Guinea-Bissau
The government of Guinea-Bissau was filled with heavy tension on Tuesday afternoon, according to AFP.
The government palace, where President Umaro Sissoco Embalo and Prime Minister Nuno Gomes Nabiam were supposed to meet with ministers, was surrounded by heavily armed men.
The presence of the military around the government palace, not far from the airport, brought a lot of tension. An AFP correspondent reported that an armed man ordered him to move away at gunpoint.
The area around the airport was also filled with people fleeing the scene. Markets emptied and banks closed.
Numerous military vehicles loaded with soldiers drove through the streets.
Guinea-Bissau, a small country of about two million people bordering Senegal and Guinea, is no stranger to political coups. Since its independence from Portugal in 1974 after a long war of liberation, it has seen four putsches (the last in 2012), a string of attempted coups and a succession of governments.
Since 2014, it has moved towards a return to constitutional order, which has not prevented it from repeated turbulence, but without violence.

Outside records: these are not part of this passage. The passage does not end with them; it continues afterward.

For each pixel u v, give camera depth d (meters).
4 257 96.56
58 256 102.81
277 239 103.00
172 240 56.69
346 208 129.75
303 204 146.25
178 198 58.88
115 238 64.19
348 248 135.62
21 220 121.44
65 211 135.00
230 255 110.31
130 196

The country suffers from endemic corruption. It is also considered a hub for cocaine trafficking between Latin America and Europe.
Since the beginning of 2020, Umaro Sissoco Embalo, a former general, has been the head of state, following a presidential election whose result is still disputed by the African Party for the Independence of Guinea and Cape Verde (PAIGC), the dominant party since independence.